Se ha disipado la sensación del diluvio universal. Tanto ha llovido en Madrid y durante tanto tiempo que la apertura de los cielos nos ha descubierto una primavera fértil y frondosa. Hay quienes han visto una paloma con un ramo de olivo en el pico, de forma que la capital ha sobrevivido a la afluencia bíblica de las aguas y ha predispuesto el interés hacia el Manzanares. Se acercaban los madrileños a la orilla del río para identificar la crecida. Y para fotografiar la imagen insólita de un caudal en plenitud. Nuestro río es humilde y discreto. Ni siquiera atraviesa el centro de la ciudad. Tampoco lo hace el Danubio en Viena, pero huelgan las comparaciones.

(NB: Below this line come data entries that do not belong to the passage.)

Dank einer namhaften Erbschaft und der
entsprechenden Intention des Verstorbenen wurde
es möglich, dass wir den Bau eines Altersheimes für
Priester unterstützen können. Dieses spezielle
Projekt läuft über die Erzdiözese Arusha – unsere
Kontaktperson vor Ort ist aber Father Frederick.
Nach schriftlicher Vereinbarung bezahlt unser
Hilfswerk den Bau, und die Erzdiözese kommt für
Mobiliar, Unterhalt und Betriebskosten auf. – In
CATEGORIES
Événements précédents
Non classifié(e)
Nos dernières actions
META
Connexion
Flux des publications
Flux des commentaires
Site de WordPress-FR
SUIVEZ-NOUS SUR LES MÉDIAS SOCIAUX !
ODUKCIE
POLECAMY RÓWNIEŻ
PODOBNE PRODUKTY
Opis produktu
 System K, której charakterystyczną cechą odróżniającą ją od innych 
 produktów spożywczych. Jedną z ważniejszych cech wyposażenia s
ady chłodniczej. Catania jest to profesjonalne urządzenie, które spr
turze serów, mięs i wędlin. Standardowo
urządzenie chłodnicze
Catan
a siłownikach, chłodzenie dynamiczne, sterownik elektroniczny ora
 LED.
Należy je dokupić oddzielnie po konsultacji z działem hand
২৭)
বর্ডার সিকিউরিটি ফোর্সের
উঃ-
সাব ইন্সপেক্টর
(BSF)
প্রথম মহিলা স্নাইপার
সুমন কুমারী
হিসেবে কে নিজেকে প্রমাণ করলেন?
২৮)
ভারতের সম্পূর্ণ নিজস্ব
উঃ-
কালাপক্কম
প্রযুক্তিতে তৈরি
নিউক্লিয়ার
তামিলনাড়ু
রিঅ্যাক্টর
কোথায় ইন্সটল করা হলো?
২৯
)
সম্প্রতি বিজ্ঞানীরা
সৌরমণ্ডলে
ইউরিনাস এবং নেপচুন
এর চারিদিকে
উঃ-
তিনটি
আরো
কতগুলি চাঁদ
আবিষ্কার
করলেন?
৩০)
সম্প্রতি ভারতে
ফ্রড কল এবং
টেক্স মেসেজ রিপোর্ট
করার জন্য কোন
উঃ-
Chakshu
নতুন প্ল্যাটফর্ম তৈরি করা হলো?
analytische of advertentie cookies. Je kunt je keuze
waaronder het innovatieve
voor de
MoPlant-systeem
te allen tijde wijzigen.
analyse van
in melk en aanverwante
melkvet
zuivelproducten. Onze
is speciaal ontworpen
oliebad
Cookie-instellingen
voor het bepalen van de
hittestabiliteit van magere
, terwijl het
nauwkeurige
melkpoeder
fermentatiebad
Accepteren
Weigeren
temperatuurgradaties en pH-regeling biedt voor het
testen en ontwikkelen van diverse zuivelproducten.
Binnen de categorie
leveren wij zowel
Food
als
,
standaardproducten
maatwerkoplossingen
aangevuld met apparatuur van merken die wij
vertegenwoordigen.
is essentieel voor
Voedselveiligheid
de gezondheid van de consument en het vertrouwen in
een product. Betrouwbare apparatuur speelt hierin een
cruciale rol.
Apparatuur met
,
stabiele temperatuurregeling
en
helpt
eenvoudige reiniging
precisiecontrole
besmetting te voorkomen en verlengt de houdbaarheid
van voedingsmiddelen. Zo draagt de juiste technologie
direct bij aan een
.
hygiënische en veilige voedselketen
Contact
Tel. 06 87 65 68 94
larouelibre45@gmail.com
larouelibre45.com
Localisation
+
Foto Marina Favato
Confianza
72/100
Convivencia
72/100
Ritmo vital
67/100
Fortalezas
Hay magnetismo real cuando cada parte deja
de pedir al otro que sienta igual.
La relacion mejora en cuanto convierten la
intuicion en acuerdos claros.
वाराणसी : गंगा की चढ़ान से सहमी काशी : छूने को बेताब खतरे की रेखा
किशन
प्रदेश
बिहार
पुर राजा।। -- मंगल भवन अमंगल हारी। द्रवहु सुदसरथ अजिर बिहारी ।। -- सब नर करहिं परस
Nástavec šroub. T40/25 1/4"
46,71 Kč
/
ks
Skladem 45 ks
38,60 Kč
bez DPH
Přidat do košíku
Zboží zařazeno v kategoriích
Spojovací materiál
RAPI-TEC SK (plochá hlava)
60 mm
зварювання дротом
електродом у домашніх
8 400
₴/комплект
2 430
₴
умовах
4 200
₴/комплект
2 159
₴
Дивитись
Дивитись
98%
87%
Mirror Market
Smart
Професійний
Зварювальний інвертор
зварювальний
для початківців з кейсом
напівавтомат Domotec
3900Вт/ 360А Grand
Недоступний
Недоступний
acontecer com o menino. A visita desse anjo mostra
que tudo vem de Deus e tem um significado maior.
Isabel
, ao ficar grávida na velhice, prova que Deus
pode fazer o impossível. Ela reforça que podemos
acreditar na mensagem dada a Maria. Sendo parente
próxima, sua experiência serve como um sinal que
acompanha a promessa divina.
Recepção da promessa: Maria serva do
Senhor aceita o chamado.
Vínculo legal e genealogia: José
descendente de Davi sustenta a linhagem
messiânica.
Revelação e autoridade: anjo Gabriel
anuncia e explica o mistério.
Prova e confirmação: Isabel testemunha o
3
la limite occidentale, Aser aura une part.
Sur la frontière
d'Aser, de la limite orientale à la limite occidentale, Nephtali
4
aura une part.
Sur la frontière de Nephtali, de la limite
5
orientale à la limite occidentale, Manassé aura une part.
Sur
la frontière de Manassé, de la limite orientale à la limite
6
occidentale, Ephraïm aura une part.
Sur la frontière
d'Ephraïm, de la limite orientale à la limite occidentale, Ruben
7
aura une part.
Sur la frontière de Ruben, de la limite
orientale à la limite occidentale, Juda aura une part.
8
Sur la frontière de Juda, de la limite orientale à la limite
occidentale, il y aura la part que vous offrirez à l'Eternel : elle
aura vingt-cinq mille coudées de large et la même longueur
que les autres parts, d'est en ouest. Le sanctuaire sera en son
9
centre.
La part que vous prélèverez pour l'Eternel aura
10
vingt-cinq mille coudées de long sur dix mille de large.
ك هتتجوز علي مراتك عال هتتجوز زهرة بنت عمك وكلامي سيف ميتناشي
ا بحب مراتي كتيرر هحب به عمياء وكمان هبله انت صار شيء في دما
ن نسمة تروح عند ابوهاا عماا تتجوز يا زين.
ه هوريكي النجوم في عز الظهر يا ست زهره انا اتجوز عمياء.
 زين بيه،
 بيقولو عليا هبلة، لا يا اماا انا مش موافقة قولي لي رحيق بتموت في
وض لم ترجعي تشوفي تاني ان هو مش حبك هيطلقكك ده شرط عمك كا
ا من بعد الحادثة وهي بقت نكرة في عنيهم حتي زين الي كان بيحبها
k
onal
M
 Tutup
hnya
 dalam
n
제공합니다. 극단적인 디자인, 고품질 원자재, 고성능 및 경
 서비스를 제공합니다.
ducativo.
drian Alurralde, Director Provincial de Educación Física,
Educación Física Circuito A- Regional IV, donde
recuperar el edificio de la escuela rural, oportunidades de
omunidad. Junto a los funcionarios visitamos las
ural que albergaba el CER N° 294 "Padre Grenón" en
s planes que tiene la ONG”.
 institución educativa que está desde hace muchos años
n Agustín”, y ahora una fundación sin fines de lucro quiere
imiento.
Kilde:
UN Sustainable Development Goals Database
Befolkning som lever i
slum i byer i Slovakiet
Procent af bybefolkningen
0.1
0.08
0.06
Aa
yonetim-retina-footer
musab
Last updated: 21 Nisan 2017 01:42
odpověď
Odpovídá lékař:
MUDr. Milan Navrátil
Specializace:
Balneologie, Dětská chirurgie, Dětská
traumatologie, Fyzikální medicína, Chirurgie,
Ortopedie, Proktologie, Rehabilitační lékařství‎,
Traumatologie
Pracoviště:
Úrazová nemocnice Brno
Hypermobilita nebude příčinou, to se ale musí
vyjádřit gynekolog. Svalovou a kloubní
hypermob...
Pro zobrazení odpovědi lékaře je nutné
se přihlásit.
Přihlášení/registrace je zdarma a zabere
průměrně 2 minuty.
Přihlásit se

Por razones hidrológicas y por motivos folclóricos, históricos ni culturales. El Danubio es el gran río de Europa. Ha vertebrado la historia del continente, como frontera de los imperios -del romano al austro-húngaro- y como reflejo de la promiscuidad y del intercambio de las civilizaciones. Nos abruma el Danubio con su belleza y su arrogancia al paso de las capitales -Budapest, Belgrado, Bratislava…-, igual que el Manzanares se resigna a su propia marginalidad, “aprendiz de río”, escribía Quevedo desde el sarcasmo. “Más agua trae en un jarro cualquier cuartillo de vino, de la taberna que lleva, con todo su argamandijo”, concluía con gracejo el poeta capitalino. Tomaba el relevo del sarcasmo el emperador Rodolfo II cuando acuñaba su elogio ecuestre al cauce del Manzanares: no hay otro mejor en Europa porque se puede navegar… a caballo. “Pobrecito río”, añadía Rafael Alberti, “donde solamente botan sus barquitas los chiquillos”.
La memoria del río ha sido ahogada por la expansión urbana, los puentes y la reforma de la M30, aunque hay que reconocer al gran alcalde Gallardón el mérito urbanístico que implica haberlo aseado y adecentado. Madrid Río es una idea visionaria que los vecinos han convertido en una realidad. No como playa urbana, pero sí como un afluente de compañía que predispone el maridaje con el deporte y la naturaleza. Al igual que la ciudad que lo abraza, el río parece consciente de su condición de superviviente. Hay algo melancólico en ese destino compartido: Madrid y el Manzanares son víctimas del mismo deseo de progreso en la inercia de sus cauces, pero también son expresiones de una resistencia silenciosa y clandestina. Es la razón por la que han acudido los madrileños a celebrar la exuberancia de la crecida. Sentíamos cierto orgullo asomándonos al itinerario de la capital.
Y emulando el entusiasmo fluvial de las grandes capitales, aunque bien sabemos que el gran río de Madrid es el Paseo de la Castellana. Y no contiene agua, sino asfalto y alquitrán. Vertebra la ciudad de norte a sur con. Identifica los símbolos de la ciudad (del Bernabéu al Prado). Y hasta puede cruzarse por el sistema tradicional de los puentes. Tanto el de Nuevos Ministerios como el de Eduardo Dato nos sirven de solución para cruzar las riberas. Que están lejos entre sí. No solo por los carriles que alejan una y otra acera, sino por la distancia psicológica que las distancia. Quien vive en la “rive gauche” de la Castellana se resiste a frecuentar la “rive droite”. La temporada de lluvias nos ha descubierto el Manzanares, el entusiasmo hacia un río decorativo y marginal que antaño identificaba un estadio -el del Atleti- y que ahora acompaña a los runners, los ciclistas y los perros.